BEGIN SOURCE MATERIAL

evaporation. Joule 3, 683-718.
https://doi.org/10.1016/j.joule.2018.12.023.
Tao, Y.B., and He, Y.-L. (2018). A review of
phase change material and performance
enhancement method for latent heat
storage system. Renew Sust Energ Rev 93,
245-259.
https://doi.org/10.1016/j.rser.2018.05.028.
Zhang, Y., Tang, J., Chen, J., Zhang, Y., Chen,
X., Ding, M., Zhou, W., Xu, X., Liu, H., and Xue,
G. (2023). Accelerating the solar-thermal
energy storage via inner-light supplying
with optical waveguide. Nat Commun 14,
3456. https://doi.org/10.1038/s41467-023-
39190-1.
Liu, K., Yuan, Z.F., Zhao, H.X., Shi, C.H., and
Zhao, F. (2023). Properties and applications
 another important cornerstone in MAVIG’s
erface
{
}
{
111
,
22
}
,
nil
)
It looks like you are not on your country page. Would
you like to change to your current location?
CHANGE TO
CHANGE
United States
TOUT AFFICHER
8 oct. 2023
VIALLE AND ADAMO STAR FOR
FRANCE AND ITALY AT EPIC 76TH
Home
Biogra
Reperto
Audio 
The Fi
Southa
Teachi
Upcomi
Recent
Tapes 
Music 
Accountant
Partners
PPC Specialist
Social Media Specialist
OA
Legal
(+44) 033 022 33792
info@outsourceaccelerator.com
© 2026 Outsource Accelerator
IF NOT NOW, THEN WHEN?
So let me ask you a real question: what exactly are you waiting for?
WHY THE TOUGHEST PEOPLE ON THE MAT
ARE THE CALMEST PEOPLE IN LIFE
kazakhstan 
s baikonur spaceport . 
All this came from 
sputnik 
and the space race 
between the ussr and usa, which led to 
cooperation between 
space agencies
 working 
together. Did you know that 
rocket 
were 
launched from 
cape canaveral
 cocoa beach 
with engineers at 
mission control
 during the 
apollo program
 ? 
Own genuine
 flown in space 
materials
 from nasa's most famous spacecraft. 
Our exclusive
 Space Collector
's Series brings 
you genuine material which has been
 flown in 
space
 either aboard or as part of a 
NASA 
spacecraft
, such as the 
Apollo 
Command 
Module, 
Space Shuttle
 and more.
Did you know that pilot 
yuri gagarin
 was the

END SOURCE MATERIAL

- [THE TASK] Echo all of the lines above, keeping every character and line break the same.

- [REPLY TO THE TASK]
evaporation. Joule 3, 683-718.
https://doi.org/10.1016/j.joule.2018.12.023.
Tao, Y.B., and He, Y.-L. (2018). A review of
phase change material and performance
enhancement method for latent heat
storage system. Renew Sust Energ Rev 93,
245-259.
https://doi.org/10.1016/j.rser.2018.05.028.
Zhang, Y., Tang, J., Chen, J., Zhang, Y., Chen,
X., Ding, M., Zhou, W., Xu, X., Liu, H., and Xue,
G. (2023). Accelerating the solar-thermal
energy storage via inner-light supplying
with optical waveguide. Nat Commun 14,
3456. https://doi.org/10.1038/s41467-023-
39190-1.
Liu, K., Yuan, Z.F., Zhao, H.X., Shi, C.H., and
Zhao, F. (2023). Properties and applications
 another important cornerstone in MAVIG’s
erface
{
}
{
111
,
22
}
,
nil
)
It looks like you are not on your country page. Would
you like to change to your current location?
CHANGE TO
CHANGE
United States
TOUT AFFICHER
8 oct. 2023
VIALLE AND ADAMO STAR FOR
FRANCE AND ITALY AT EPIC 76TH
Home
Biogra
Reperto
Audio 
The Fi
Southa
Teachi
Upcomi
Recent
Tapes 
Music 
Accountant
Partners
PPC Specialist
Social Media Specialist
OA
Legal
(+44) 033 022 33792
info@outsourceaccelerator.com
© 2026 Outsource Accelerator
IF NOT NOW, THEN WHEN?
So let me ask you a real question: what exactly are you waiting for?
WHY THE TOUGHEST PEOPLE ON THE MAT
ARE THE CALMEST PEOPLE IN LIFE
kazakhstan 
s baikonur spaceport . 
All this came from 
sputnik 
and the space race 
between the ussr and usa, which led to 
cooperation between 
space agencies
 working 
together. Did you know that 
rocket 
were 
launched from 
cape canaveral
 cocoa beach 
with engineers at 
mission control
 during the 
apollo program
 ? 
Own genuine
 flown in space 
materials
 from nasa's most famous spacecraft. 
Our exclusive
 Space Collector
's Series brings 
you genuine material which has been
 flown in 
space
 either aboard or as part of a 
NASA 
spacecraft
, such as the 
Apollo 
Command 
Module, 
Space Shuttle
 and more.
Did you know that pilot 
yuri gagarin
 was the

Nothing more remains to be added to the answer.